春の党大会に先立ち公表した演説草案で、デイビは「トライデントの代替を準備する過程で、今後20年間に投入される数十億ポンドを米国ではなく英国に投資すべきだ」と強調した。

デイビは「英国には世界水準の科学者やエンジニア、建設人材がいる」と述べ、「英国だけの完全に独立した核抑止力を構築すべきだ」と訴えた。

また、デイビは「トランプ大統領が政権にある現状では、米国を従来のように信頼できる同盟と見なすことはできない。米国が再びトランプのような指導者を生まないという期待に国家の安全を託すわけにはいかない」と述べた。

英国は現在、自前の核弾頭を約225発保有しており、核兵器に対する作戦統制権も英国政府が保持している。しかし、核弾頭を搭載する潜水艦発射弾道ミサイル(SLBM)「トライデント」は米国が開発・管理するシステムであり、トライデントは英国の戦略核潜水艦バンガード級に搭載されて運用されている。

核ミサイル発射の決定権は英国首相にあり、米国など同盟国の承認なしに発射可能だ。ただしミサイル本体は米国で生産され、整備のために定期的に米国へ送られているため、英国の核戦力は事実上かなり米国に依存しているとの指摘が続いている。

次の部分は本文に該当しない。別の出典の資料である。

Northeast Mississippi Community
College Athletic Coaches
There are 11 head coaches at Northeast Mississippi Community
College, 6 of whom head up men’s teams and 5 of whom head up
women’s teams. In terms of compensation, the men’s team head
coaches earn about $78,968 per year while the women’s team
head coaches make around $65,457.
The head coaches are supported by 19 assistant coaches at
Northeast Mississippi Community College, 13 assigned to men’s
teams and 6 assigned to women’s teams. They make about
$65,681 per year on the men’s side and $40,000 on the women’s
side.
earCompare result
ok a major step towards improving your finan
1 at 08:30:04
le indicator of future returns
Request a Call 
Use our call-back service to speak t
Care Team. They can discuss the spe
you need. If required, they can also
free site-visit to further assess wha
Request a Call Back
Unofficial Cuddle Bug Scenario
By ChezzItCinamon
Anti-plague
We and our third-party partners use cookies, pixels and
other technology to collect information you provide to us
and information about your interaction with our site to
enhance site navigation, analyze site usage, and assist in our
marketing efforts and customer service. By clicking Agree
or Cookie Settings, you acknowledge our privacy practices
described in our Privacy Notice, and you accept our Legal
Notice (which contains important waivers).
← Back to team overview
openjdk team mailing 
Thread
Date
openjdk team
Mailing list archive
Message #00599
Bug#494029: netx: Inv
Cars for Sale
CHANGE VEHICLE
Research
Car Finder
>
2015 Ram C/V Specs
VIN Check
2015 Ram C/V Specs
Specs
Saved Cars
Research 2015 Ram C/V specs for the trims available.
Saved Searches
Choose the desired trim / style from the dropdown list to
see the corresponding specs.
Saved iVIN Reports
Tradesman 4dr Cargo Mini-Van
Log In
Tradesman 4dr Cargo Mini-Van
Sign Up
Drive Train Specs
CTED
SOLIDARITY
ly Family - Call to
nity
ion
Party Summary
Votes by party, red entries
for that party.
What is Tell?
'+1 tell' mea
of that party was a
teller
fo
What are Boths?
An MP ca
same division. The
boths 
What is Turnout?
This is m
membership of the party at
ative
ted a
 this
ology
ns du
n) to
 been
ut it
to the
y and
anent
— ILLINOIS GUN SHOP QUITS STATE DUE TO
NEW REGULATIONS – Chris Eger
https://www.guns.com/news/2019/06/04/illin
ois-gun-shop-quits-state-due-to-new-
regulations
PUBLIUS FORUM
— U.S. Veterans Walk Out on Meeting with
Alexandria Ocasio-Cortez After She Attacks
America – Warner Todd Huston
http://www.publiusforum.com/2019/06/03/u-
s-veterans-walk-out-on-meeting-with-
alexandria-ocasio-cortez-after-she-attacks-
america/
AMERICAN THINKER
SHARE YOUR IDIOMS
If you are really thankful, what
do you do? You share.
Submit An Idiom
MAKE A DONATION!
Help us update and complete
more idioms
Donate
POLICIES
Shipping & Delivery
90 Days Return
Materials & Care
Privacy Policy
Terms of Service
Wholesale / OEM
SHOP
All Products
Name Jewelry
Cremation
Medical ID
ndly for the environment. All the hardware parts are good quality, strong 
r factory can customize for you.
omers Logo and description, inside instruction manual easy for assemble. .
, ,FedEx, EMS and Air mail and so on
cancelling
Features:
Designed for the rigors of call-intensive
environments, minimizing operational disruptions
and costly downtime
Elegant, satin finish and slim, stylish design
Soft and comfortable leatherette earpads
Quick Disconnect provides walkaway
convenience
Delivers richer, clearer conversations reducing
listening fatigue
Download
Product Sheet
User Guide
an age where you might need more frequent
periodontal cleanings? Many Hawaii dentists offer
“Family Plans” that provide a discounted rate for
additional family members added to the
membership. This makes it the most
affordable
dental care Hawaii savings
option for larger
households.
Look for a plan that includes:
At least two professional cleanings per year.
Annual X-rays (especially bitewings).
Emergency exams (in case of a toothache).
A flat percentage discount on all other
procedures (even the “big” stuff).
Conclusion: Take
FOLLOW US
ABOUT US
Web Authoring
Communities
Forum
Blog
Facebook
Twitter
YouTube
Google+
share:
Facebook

英国は米国とロシアに次いで、世界で三番目に核兵器を開発した国である。初期には空軍機に核爆弾を搭載していたが、1960年代以降は原子力潜水艦と戦略核潜水艦を中核とする海上基盤の核抑止力システムを構築してきた。

デイビの主張に対し、英国政府は既存の核戦力が十分に独立した抑止力を備えているとの立場を示した。

英国国防省の報道官は「我々の独立した核抑止力は日々、瞬時に英国を守る究極の国家安全保障の手段だ」と述べ、「近代化された核抑止力は今後も英国防衛の核心であり、NATOや世界の安全への我々の貢献となるだろう」と強調した。

BBCは、英国が完全に独立した核ミサイル・システムを構築するには、現在計画されているトライデント代替事業の費用をはるかに上回る巨額予算が必要になると指摘した。

現在、欧州で独自の核戦力を保有する国は英国とフランスの2国のみである。中でもフランスの核抑止体制は英国と異なり完全に独立して運用されており、自由民主党はフランス方式の核抑止が英国により適していると主張している。

一方、エマニュエル・マクロン仏大統領は最近、自国の核戦力強化や核攻撃能力を持つ戦闘機の同盟国への一時配備案を提案するなど、欧州における核安全保障の議論を拡大している。